Background and motivation for the TS implementation:
People have expressed concerns that having a TMP based API will be slow and that we should not be basing it on TMP because it is as a metaprogramming paradigm working "only by accident". I understand and generally agree with these arguments.
However, at this moment TMP simply is the most powerful metaprogramming paradigm that we have in C++ and we have ~20 years of experience with the good, the bad and the ugly in TMP and we understand it.
This implementation gives people the opportunity to play with the reflection API in various use-cases, they can give feedback about which meta-information is missing and given a larger body of code it will be easier to spot the patterns and places where things get repetitive (because of the shortcomings of TMP) and would be a good target for some syntax-sugar language expressions (for example code splicing).
Being value-based it also provides an opportunity to write value-based consteval APIs around the builtins and determine what is missing in consteval.
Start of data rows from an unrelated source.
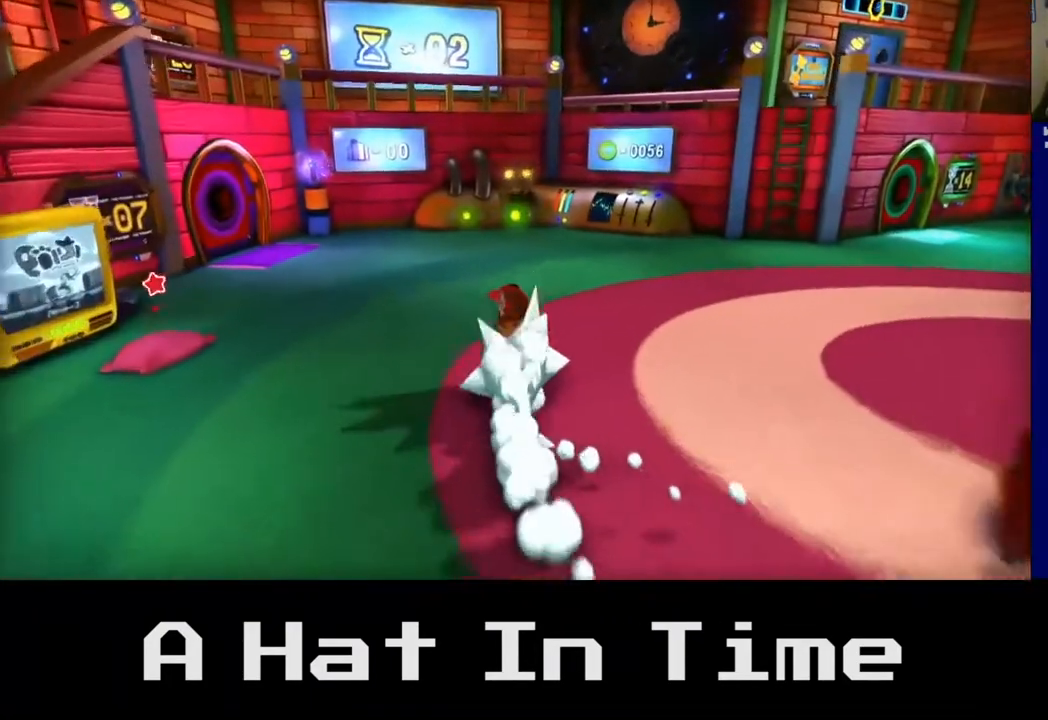
Gameplay with a controller (Xbox layout); each line is a JSON object with the inputs held at the frame after it (dt_ms = milliseconds from this image to that frame). "events" lists button and stick changes between this image and that frame as [ms after this image, input, new state], when the widget could be followed in between. Not read: L3.
{"dt_ms": 1000, "buttons": ["L2"], "left_stick": "up", "right_stick": "center"}
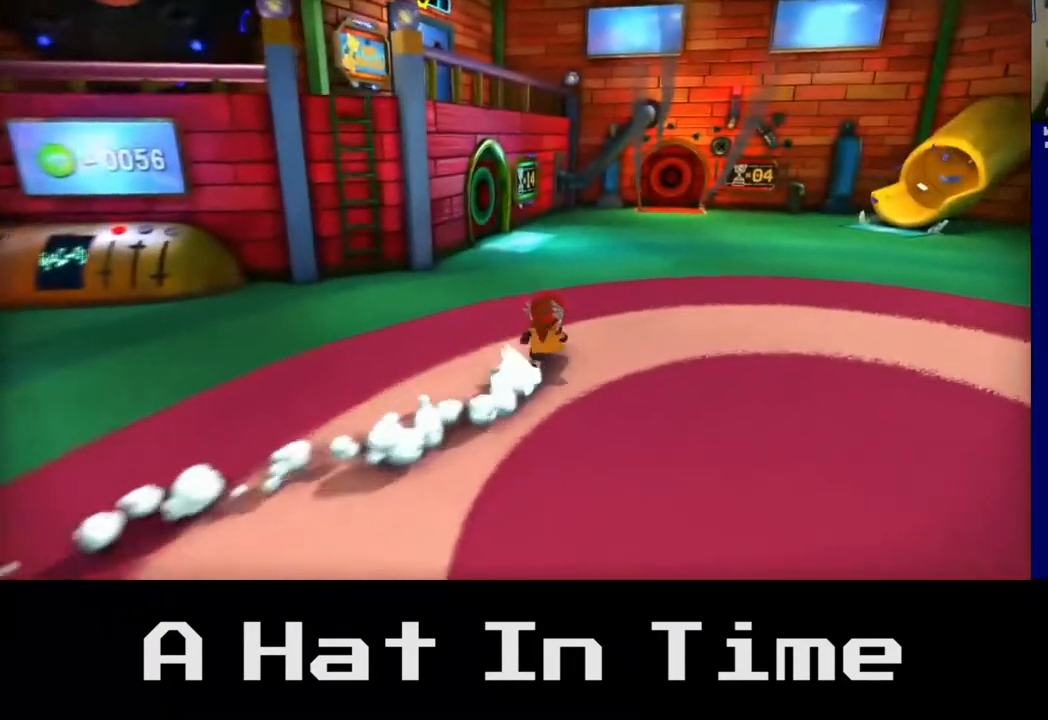
{"dt_ms": 500, "buttons": [], "left_stick": "down", "right_stick": "center", "events": [[67, "L2", "up"], [283, "left_stick", "center"], [483, "left_stick", "down"]]}
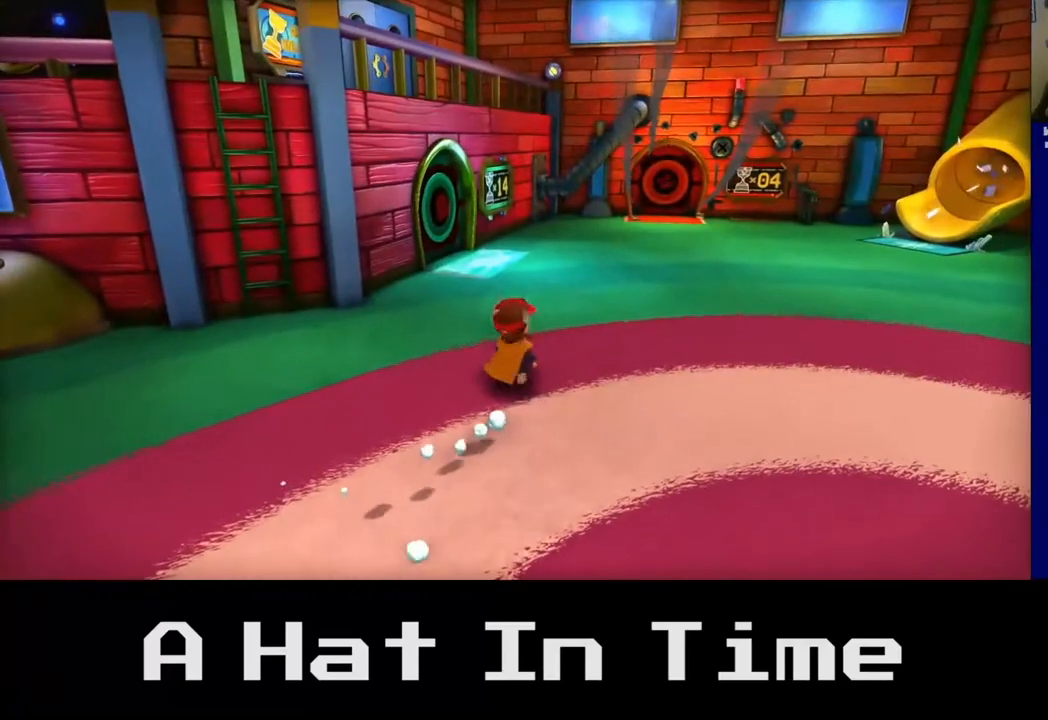
{"dt_ms": 500, "buttons": [], "left_stick": "center", "right_stick": "center", "events": [[317, "left_stick", "center"]]}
Personally I'd say that we need at the very least the following two things to work in consteval in order to be able to replace TMP:
1) Consteval arguments (at least boolean/integer) to have the same "constantness" as NTTPs:
consteval auto foo(int i) {
return integral_constant<int, i>{};
}
2) Something like consteval std::conditional_t = the ability to switch consteval function return type based on value of (integral) argument.
Without these many useful things that are now trivial in TMP cannot be done in consteval metaprogramming libraries.